After five long years you finally graduate and obtain your degree. But what’s next? Luckily law degree allows you to choose among many paths and you are not obliged to become a lawyer. If you really like to study, you can obtain a Master’s degree after additional 2 years. However, if you decide to qualify, straight after studies you can start your 18-month traineeship, and then sit extremely difficult final exam. Whereas to become a prosecutor the traineeship is 2-year long and the qualification exam is even harder. There are also available other options, such as banking, internal audit, international organizations, and many others.

And that’s all! Hope you will try to get some international experience in Italy! There are lots of international programs that allow you to have a really great time and also enjoy our beautiful country that really deserves to be visited. For example at my University there are a lot of international opportunities, such as Erasmus exchanges, some undergraduate and graduate programmes, full-time and part-time internship programmes, summer and winter schools. If you are interested, you can check it in more detail here.

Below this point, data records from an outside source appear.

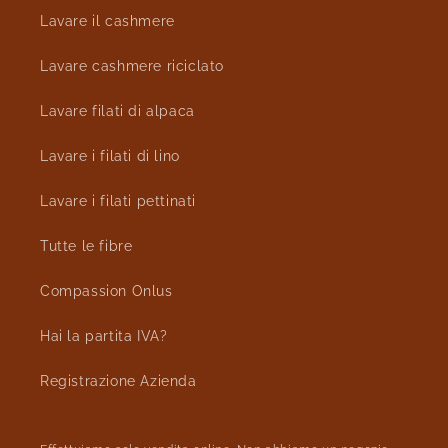
Lavare il cashmere
Lavare cashmere riciclato
Lavare filati di alpaca
Lavare i filati di lino
Lavare i filati pettinati
Tutte le fibre
Compassion Onlus
Hai la partita IVA?
Registrazione Azienda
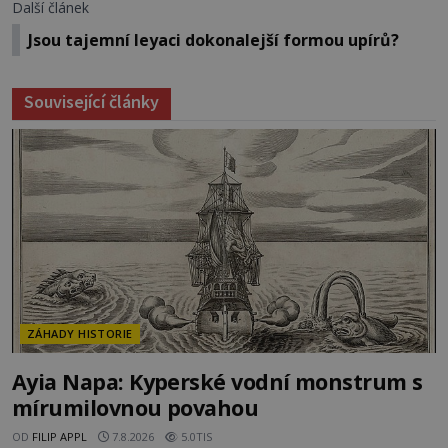
Další článek
Jsou tajemní leyaci dokonalejší formou upírů?
Související články
ZÁHADY HISTORIE
Ayia Napa: Kyperské vodní monstrum s
mírumilovnou povahou
OD
FILIP APPL
7.8.2026
5.0TIS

And last but not least, Alex did ask me what memory from the law school is in my opinion the greatest. I think the best one is the first day of the University. I will never forget the emotions accompanied and the people I met back then. Plus, I will always have fond memories of the time that I have spent in cafeteria, sipping my “Caramel macchiato” during group studies sessions with my friends. And of course happy hours at the Magenta Bar at the end of classes!

Tanti saluti dell'Italia!”


I just hope you did enjoy Linda’s post like the others from the series, and please don’t be scared or intimidated to contact the authors in case of any further questions. We are all here for you and we all should support each other, especially in current difficult and uncertain times. And let’s be honest: who doesn’t want to study in Italy??